Once pipeline is finished, new beach can emerge
Published 9:00 pm Sunday, November 30, 2003
EVERETT — It will be a short stroll from downtown to the bald eagle’s nest, to a sand-strewn beach, to the tidelands that spread out beneath a chapped and weathered sign that reads "Everett Junction."
For years, the city’s residents have longed to walk along a beach during lunch or at sunset.
In June, a little piece of Everett’s shoreline will finally open to the public. A half-mile walking trail will lead visitors from Bond Street to a 200-foot-wide swath of sandy beach just south of the alumina dome.
The park’s opening is either right on schedule or seven years overdue, depending on whom you ask.
Access to Everett’s waterfront has been blocked by railroad tracks, asphalt and political riprap, said Peggy Toepel, head of the Everett Shorelines Coalition, which advocates for public waterfront access.
"I started hearing about this park years ago," Toepel said. "It’s something they said yes to, and then it didn’t happen."

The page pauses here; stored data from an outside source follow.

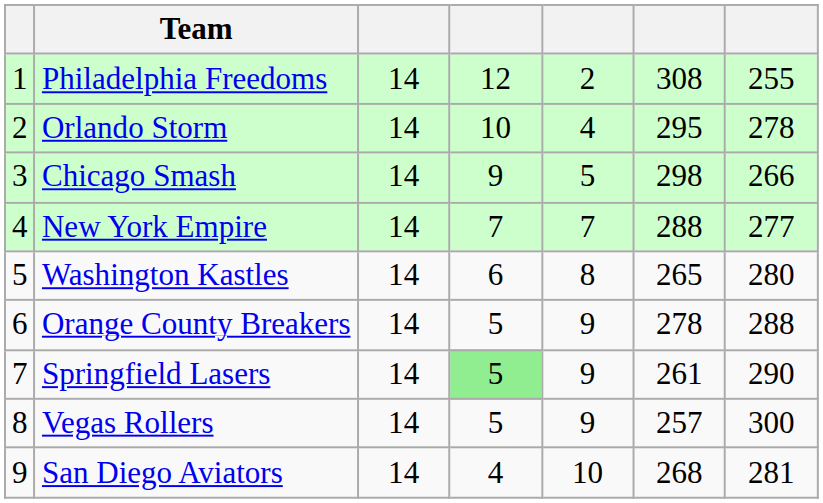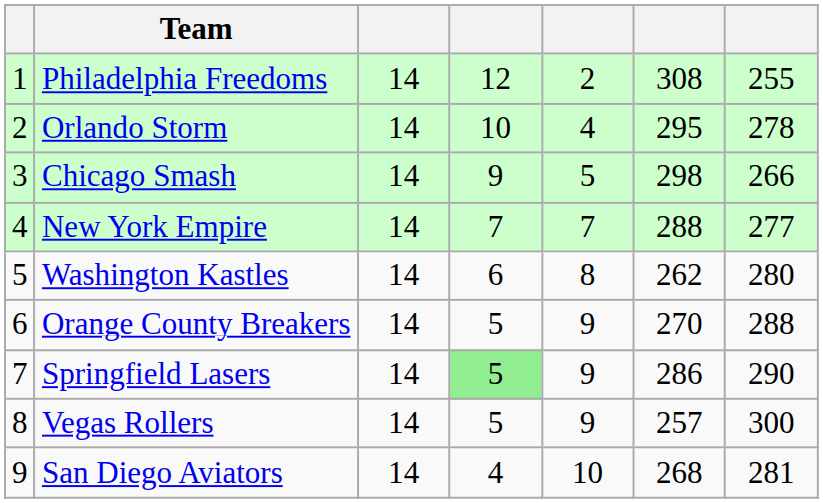Washington Kastles | column 6: 265 -> 262
Orange County Breakers | column 6: 278 -> 270
Springfield Lasers | column 6: 261 -> 286
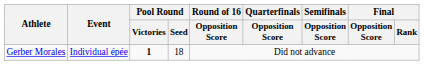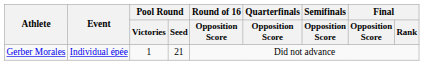Gerber Morales | Pool Round / Victories: bold -> normal
Gerber Morales | Pool Round / Seed: 18 -> 21
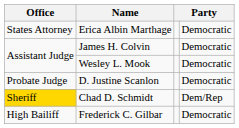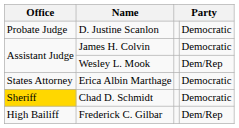rows swapped: Erica Albin Marthage <-> D. Justine Scanlon
Wesley L. Mook | column 4: Democratic -> Dem/Rep
Chad D. Schmidt | column 4: Dem/Rep -> Democratic
Frederick C. Gilbar | column 4: Democratic -> Dem/Rep
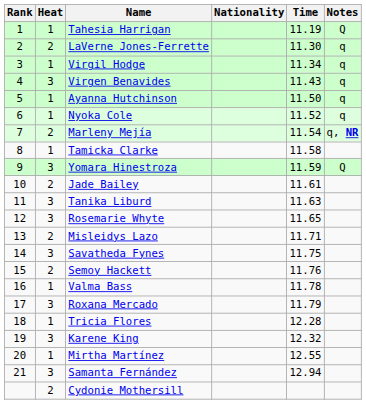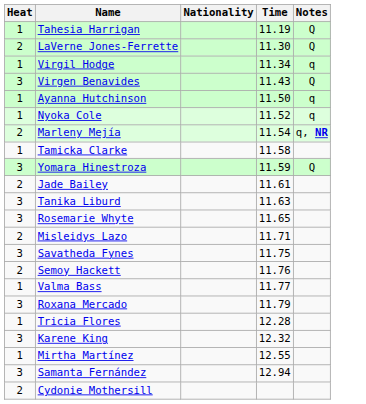- column: Rank | 1 | 2 | 3 | 4 | 5 | 6 | 7 | 8 | 9 | 10 | 11 | 12 | 13 | 14 | 15 | 16 | 17 | 18 | 19 | 20 | 21
LaVerne Jones-Ferrette | Notes: q -> Q
Virgen Benavides | Notes: q -> Q
Valma Bass | Time: 11.78 -> 11.77
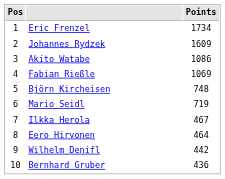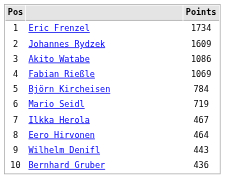Björn Kircheisen | Points: 748 -> 784
Wilhelm Denifl | Points: 442 -> 443
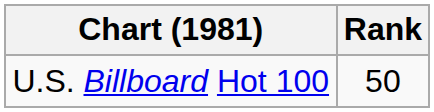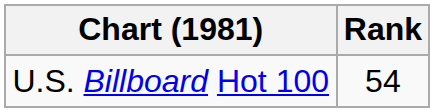U.S. Billboard Hot 100 | Rank: 50 -> 54
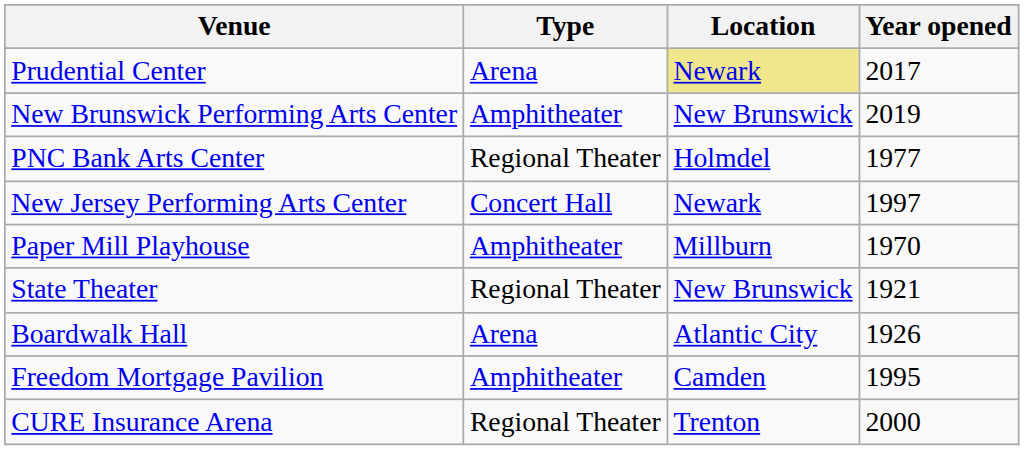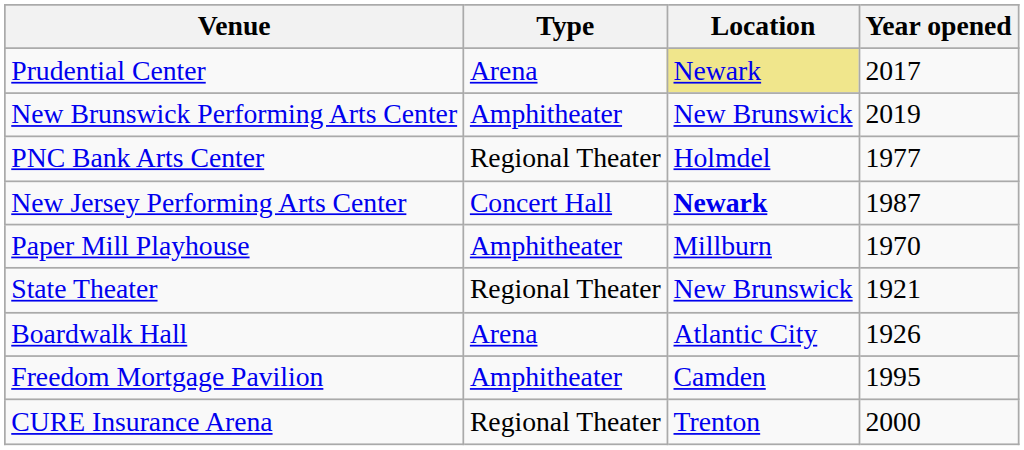New Jersey Performing Arts Center | Location: normal -> bold
New Jersey Performing Arts Center | Year opened: 1997 -> 1987
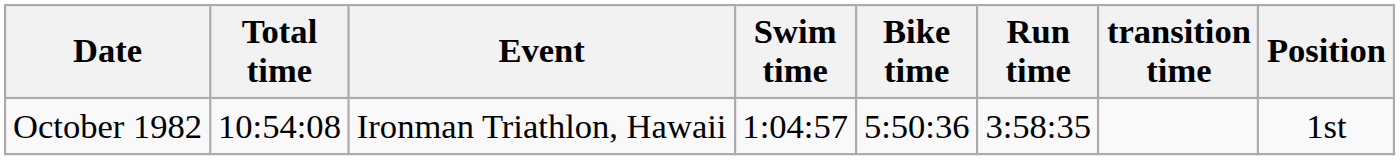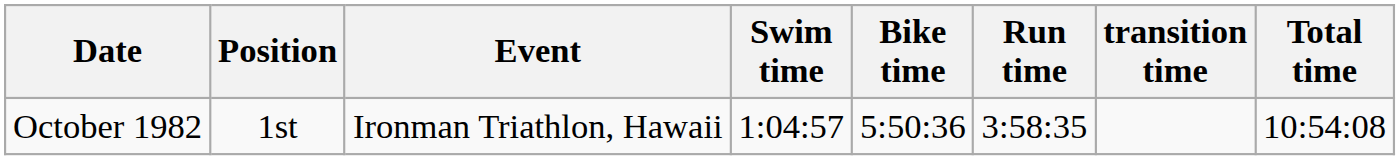columns swapped: Position <-> Total time
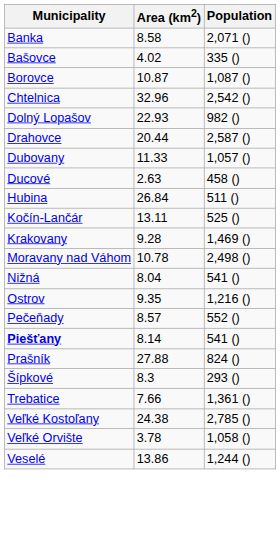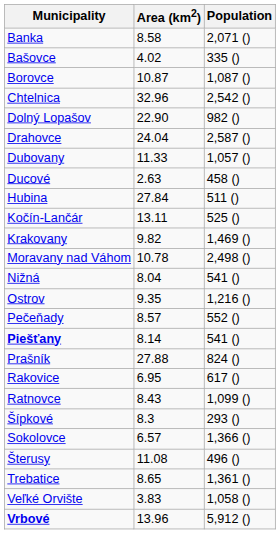Dolný Lopašov | Area (km2): 22.93 -> 22.90
Drahovce | Area (km2): 20.44 -> 24.04
Hubina | Area (km2): 26.84 -> 27.84
Krakovany | Area (km2): 9.28 -> 9.82
+ row: Rakovice | 6.95 | 617 ()
+ row: Ratnovce | 8.43 | 1,099 ()
+ row: Sokolovce | 6.57 | 1,366 ()
+ row: Šterusy | 11.08 | 496 ()
Trebatice | Area (km2): 7.66 -> 8.65
- row: Veľké Kostoľany | 24.38 | 2,785 ()
Veľké Orvište | Area (km2): 3.78 -> 3.83
- row: Veselé | 13.86 | 1,244 ()
+ row: Vrbové | 13.96 | 5,912 ()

In 1996, the Port of Everett received a shoreline permit to dredge near the Hewitt Avenue terminal, Everett senior planner Gerry Ervine said. It also required the port to set aside 7 acres for construction of a pocket park, Ervine said. But within a year, plans for a new pipeline project intervened.
When project engineers checked the blueprints, they realized the pocket park sat squarely in the pipeline’s path.
Construction of the park was put on hold.
"We made the determination not to put it in, but to wait until the pipeline’s outfall was completed," said John Klekotka, the port’s project manager.
"Otherwise, we would have had to rip it up. We didn’t want to build it twice," Klekotka said.
True to plan, the beach park will straddle the pipeline that will take wastewater from Kimberly-Clark, Everett and Marysville to the deep waters of Port Gardner Bay.
The park’s construction will begin in January after the removal of a 1,300-foot-long temporary trestle that runs parallel to the beach. No trace of the trestle, built to protect the fragile shoreline during the laying of the pipeline, will remain.
But the beach will be transformed from a jagged, rocky slope into a 200-foot-wide sand beach that fans out over a third of an acre, Klekotka said.
The Port of Everett and its partners in the beach project, Kimberly-Clark and the city of Everett, each will contribute more than $150,000 toward the park and the beach’s restoration.
"They’re trying to mimic what was there before the railroad," Klekotka added.
"While the pipe is being installed, they will be contouring the beach so it will slope at a gentle angle," said Eric Grinde, the paper mill’s pipeline project manager.
Construction is also set to begin on a 10-foot-wide pedestrian trail that will run parallel to the railroad tracks. Access to the train tracks will be blocked by a 10-foot-high fence.
Eventually, the city’s shoreline access plan calls for an overpass to be built linking Forest Park to the new trail.
Today, a trip to the rocky beach requires a hard hat and permission from pipe fitters.
But those requirements don’t seem to apply to the resident eagles or their tormentors — the crows. For decades, their skirmishes have been hidden from city dwellers.
Officials promise that will change.
"You’ll be able to come down here and walk the beach at low tide," Grinde said.
That’s a long overdue stroll, Toepel said.
"For years, the port has told us, ‘We can’t get the railroad’s attention, or there’s a legal constraint,’" Toepel said. "Their excuses may have a basis in reality, but in the meantime nothing has happened. I hope this is it. Expectations about this park have been raised and punctured."